The Reserve Bank holds the official cash rate unchanged at 2.25 percent
Monetary committee says Middle East conflict raises inflation, dampens growth
Focus on keeping inflation expectations in check and low inflation in medium term
RBNZ says balancing between quick action on inflation and not hurting recovery
RBNZ warns of “decisive and timely OCR increases” if necessary

The Reserve Bank (RBNZ) has held its benchmark official cash rate (OCR) unchanged at 2.25 percent, as it forecast inflation to break above 4 percent but said it did not want to hurt the economic recovery.

The decision was expected and the central bank emphasised it was looking for the likely medium-term effect of higher inflation and reduced growth caused by the war, and household and business behaviour.

“The Committee’s decision to hold the OCR balances the potential benefits of responding pre-emptively to the risk of higher medium-term inflation against the cost of unnecessarily stifling the economic recovery,” the Monetary Policy Committee (MPC) said in a statement.

It said it expected inflation at 3 percent for the first three months ended March from 3.1 percent at the end of last year, rising to 4.2 percent in the June quarter.

The MPC said economic growth would fall as a result of the war while prices have already risen.

“Higher fuel prices are increasing costs, lowering profit margins for many businesses, and reducing household purchasing power. Increased global uncertainty is also expected to weigh on investment.”

It’s all about inflation expectations

The MPC emphasised that it was taking a medium-term view to getting inflation back to the 2 percent midpoint in the target band, with the key to policy being inflation expectations.

“The extent to which these criteria are met will influence the scope for the Committee to look through current near-term inflation or whether tighter monetary policy is required.”

It said it was willing to look through a near-term inflation spike, which would allow a more gradual increase in the OCR.

“However, any signs of significant second-round inflationary effects or increases in medium-term inflation expectations would require decisive and timely increases in the OCR to re-anchor inflation expectations.
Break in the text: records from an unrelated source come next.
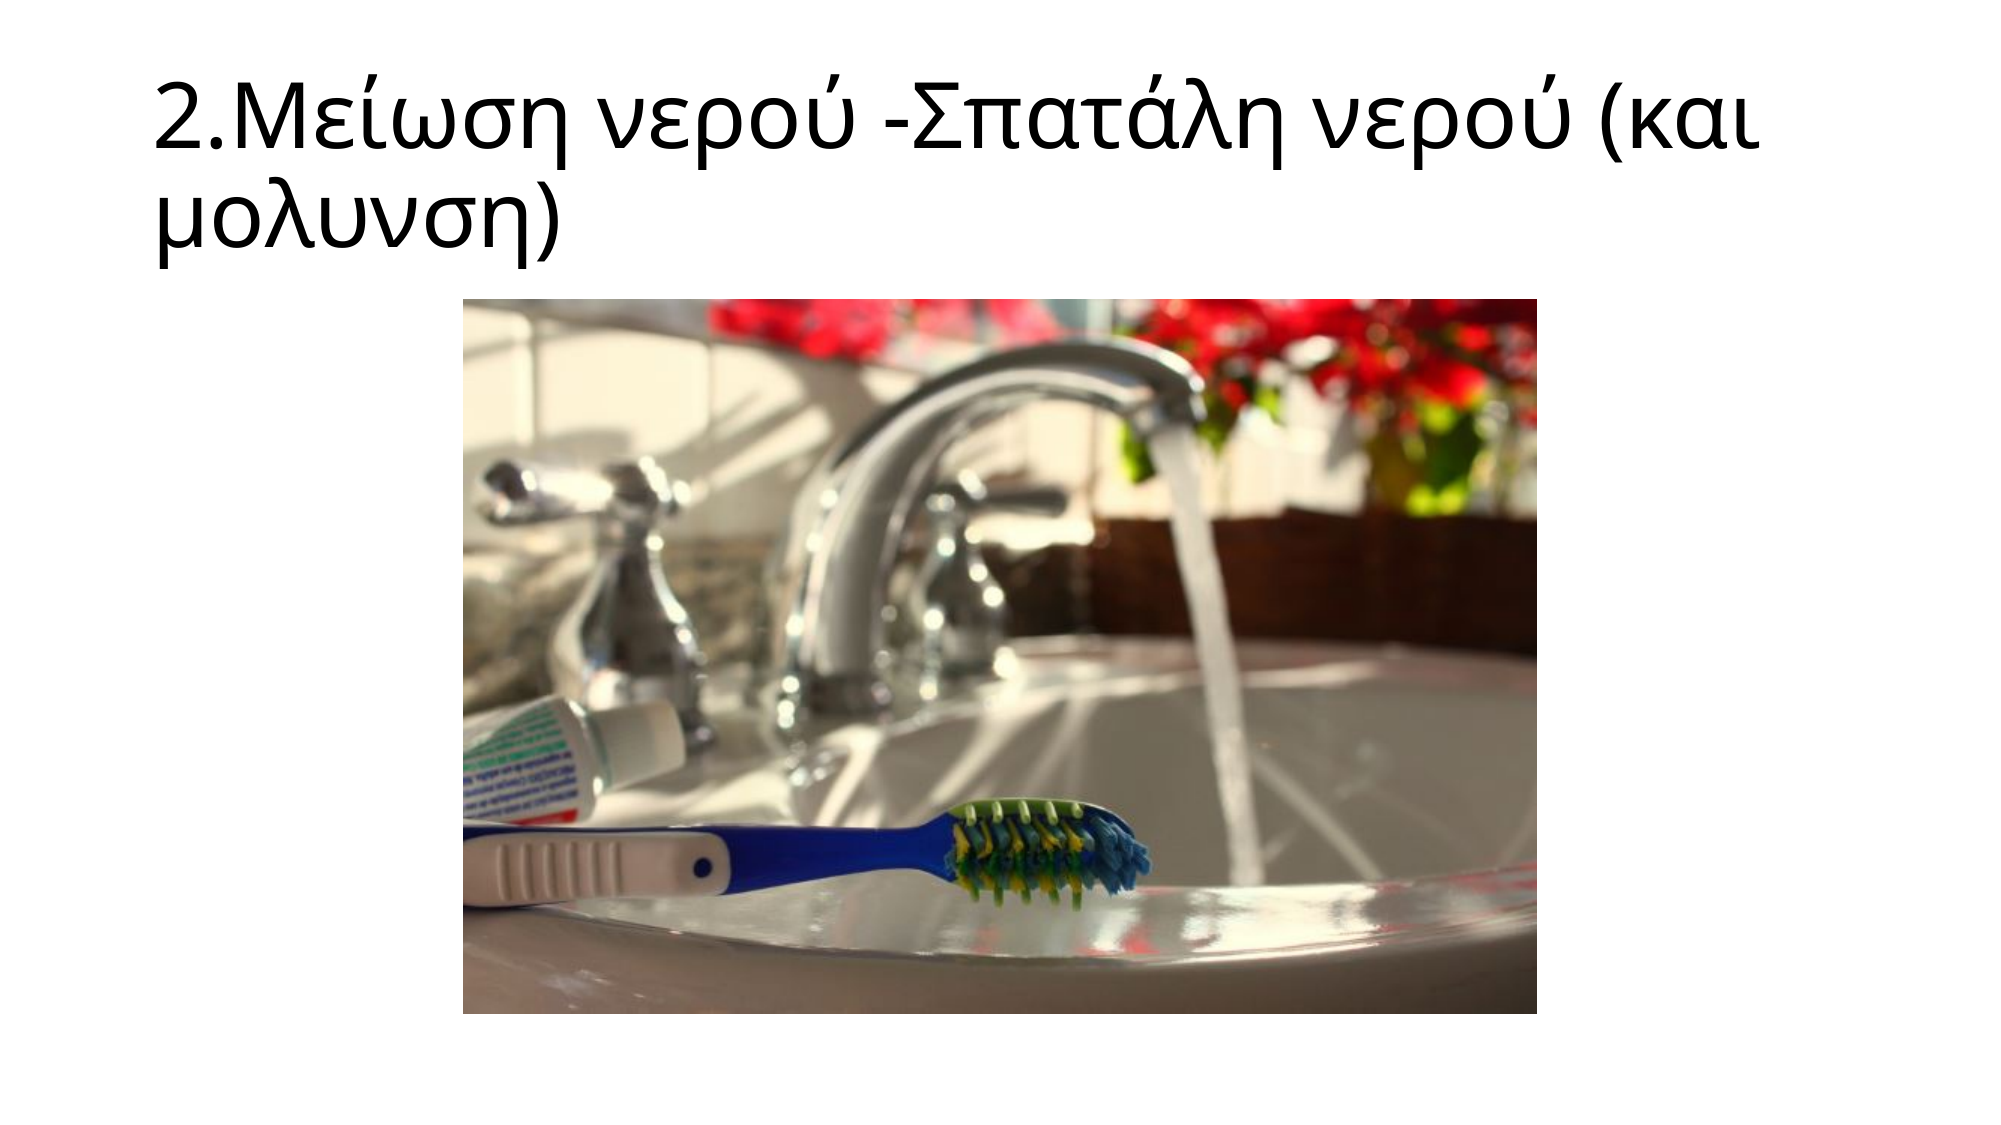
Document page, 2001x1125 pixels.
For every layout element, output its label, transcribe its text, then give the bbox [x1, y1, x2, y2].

title 2.Μείωση νερού -Σπατάλη νερού (και μολυνση) [137, 59, 1863, 278]
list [463, 299, 1536, 1014]
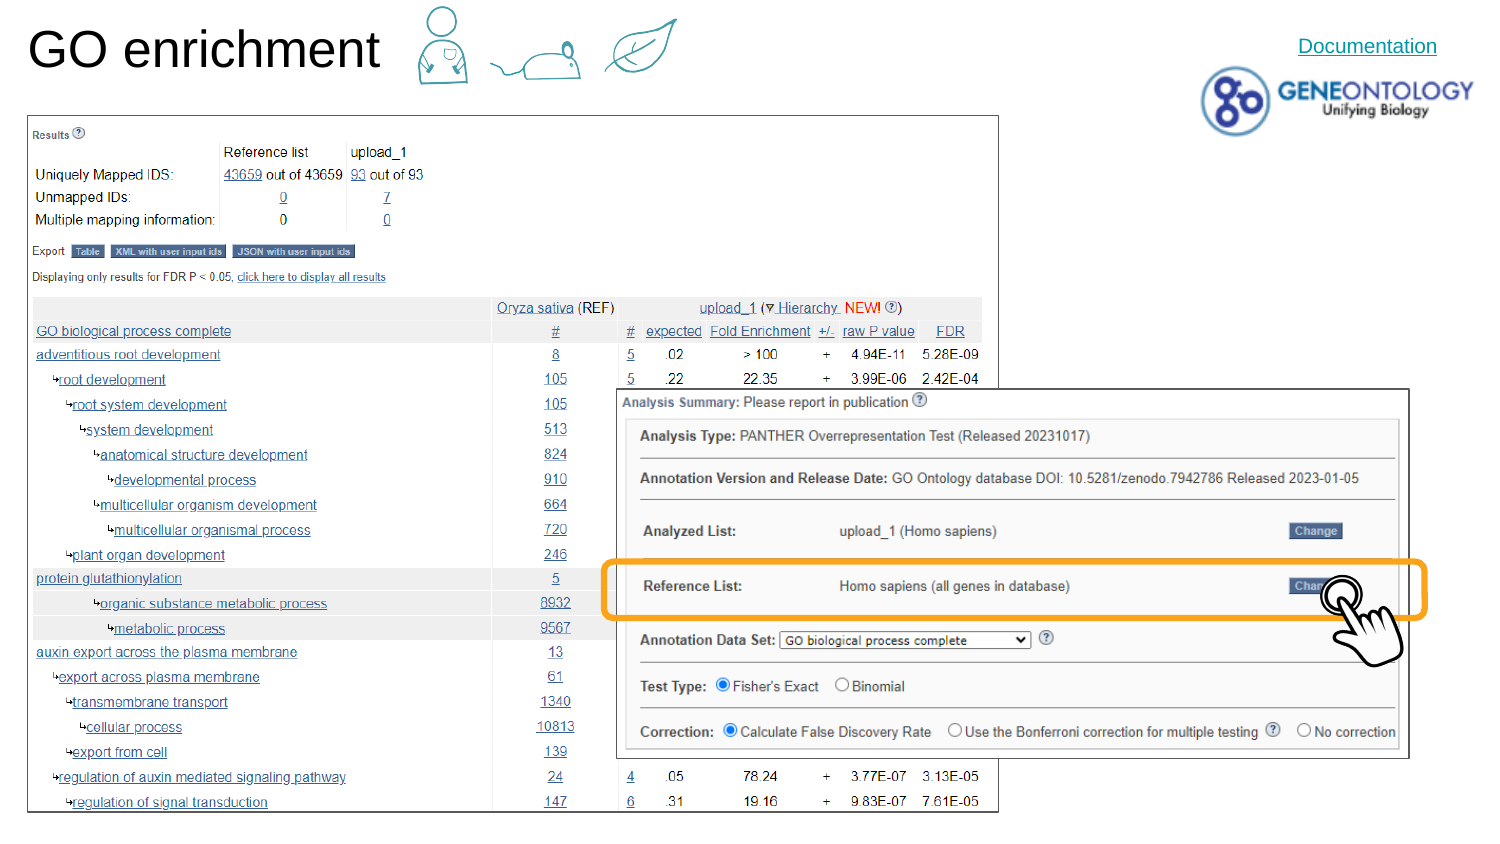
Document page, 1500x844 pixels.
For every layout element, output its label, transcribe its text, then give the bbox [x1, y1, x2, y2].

picture [1195, 55, 1484, 142]
text_box Documentation [1260, 20, 1476, 54]
picture [417, 5, 468, 85]
picture [490, 41, 581, 80]
text_box [1413, 561, 1425, 619]
picture [28, 116, 1409, 812]
title GO enrichment [12, 0, 1096, 130]
picture [603, 16, 678, 74]
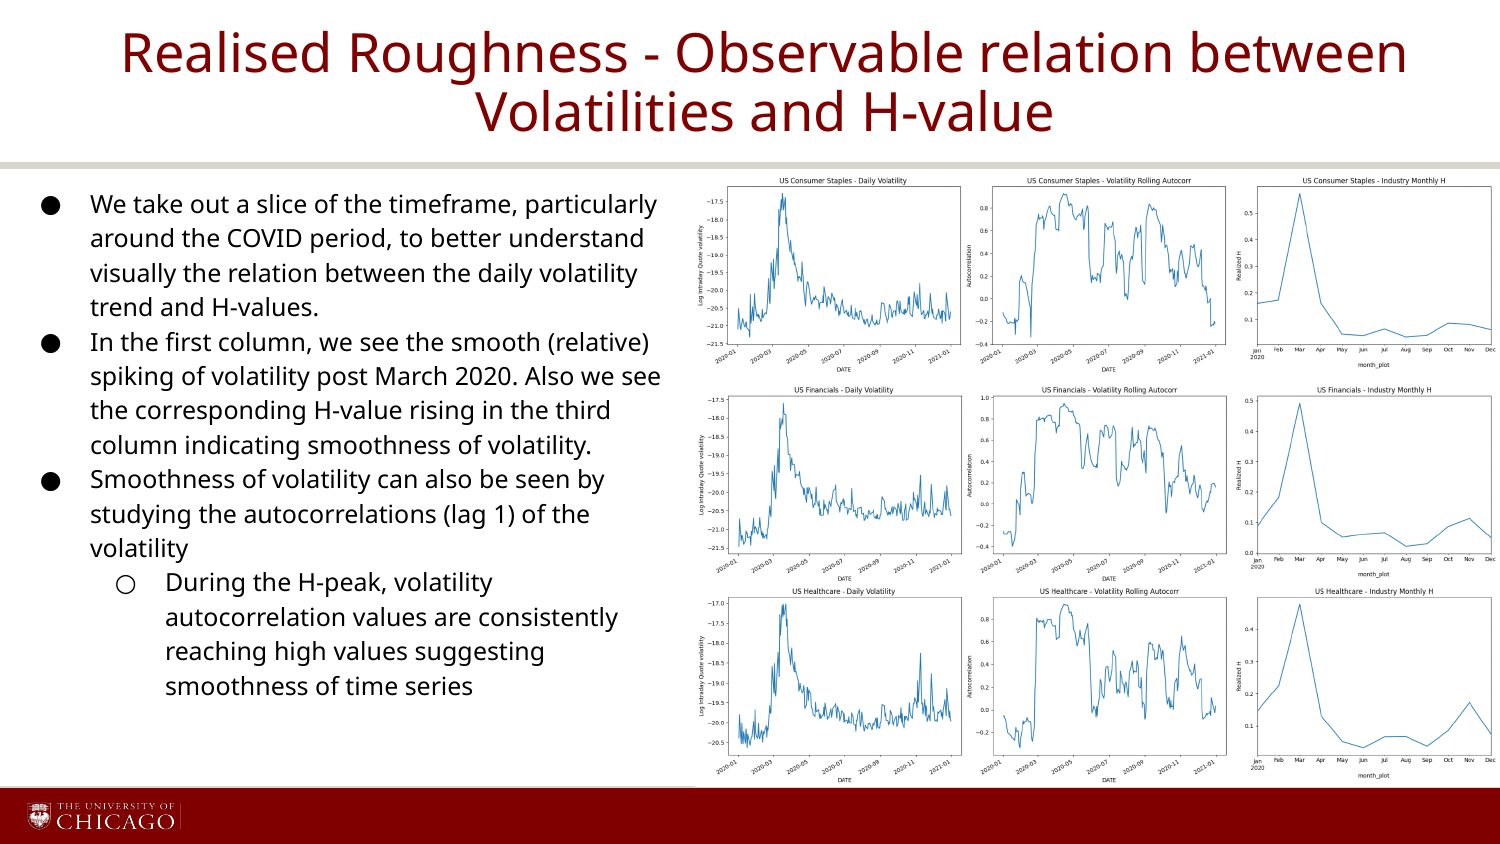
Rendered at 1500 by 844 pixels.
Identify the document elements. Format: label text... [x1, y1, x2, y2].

picture [694, 173, 1500, 376]
text_box We take out a slice of the timeframe, particularly around the COVID period, to better understand visually the relation between the daily volatility trend and H-values. In the first column, we see the smooth (relative) spiking of volatility post March 2020. Also we see the corresponding H-value rising in the third column indicating smoothness of volatility. Smoothness of volatility can also be seen by studying the autocorrelations (lag 1) of the volatility During the H-peak, volatility autocorrelation values are consistently reaching high values suggesting smoothness of time series [0, 168, 679, 715]
picture [694, 382, 1500, 787]
title Realised Roughness - Observable relation between Volatilities and H-value [6, 0, 1500, 169]
picture [11, 788, 184, 844]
The Committee is vigilant to these risks.”

The monetary policy statement in February pointed to an OCR rise most likely early next year, but financial markets have priced in at least two quarter percentage point rises to 2.75 percent by the end of the year.

The finance minister said the OCR decision, and the Reserve Bank’s forecast inflation figures, were “broadly” in line with expectations.

But Nicola Willis said it was “notable” that some of the information the Monetary Policy Committee had used to base its judgements on was already out of date.

“Such is the fast-moving nature of geopolitical events,” Willis said.

“They have, like I have in my public statements, attached significant caveats to their forecasting, noting a range of scenarios are still possible. This is a challenging time for forecasters, along with everyone else in the world.”

Ceasefire adds a new element

Cotality chief property economist Kelvin Davidson said the governor’s speech last month effectively pre-empted Wednesday’s OCR decision, which came as no surprise.

“Ultimately, we’re still in wait-and-see mode on Iran, inflation, the economy, the official cash rate, and a whole lot more besides – with the news earlier in the day of a two-week ceasefire just adding to this fast-moving situation,” Davidson said.

ASB senior economist Mark Smith said the RBNZ’s assessment had a “hawkish tinge”.

“The committee is vigilant to any generalised inflationary pressure and stands ready to act decisively to return inflation to 2 percent over the medium term,” he said.

Smith said the central bank “find themselves in an unenviable position”.

“The safest course of action is to wait until more clarity emerges, which is what the RBNZ appears to have done,” he said.

ASB revised its OCR outlook, forecasting 25 basis point hikes in September and December, with the OCR reaching 3.25 percent by mid-2027.

Other factors continue to drive inflation

Economist Cameron Bagrie told Checkpoint that even if the Middle East conflict was resolved other factors would continue to drive inflation.

He said the ANZ business outlook survey indicated many businesses wanted to pass on price increases.

“Even if we get through this mess that we’ve got globally, I think there’s a simmering inflationary undercurrent there that, given the opportunity, firms are going to try to recoup lost margins when they lost margins over 2024 and 2025, so you use a bit of a shock as an excuse to push up price increases,” he said.

Bagrie said there were also other pressures such as US tariffs which meant that inflation could settle at levels higher than previous targets.

“It looks like we could be in a new normal for inflation, which is not the old normal. The old normal was two percent,” he said.

Bagrie said in terms of fuel supply, he was concerned that the government of Korea was encouraging its citizens to save fuel.

“Korea’s a big input into our supply. They supply about 47 percent of New Zealand fuel. Now, we know there’s an awful lot of stuff on the water at the moment, but that could change pretty quickly,” he said.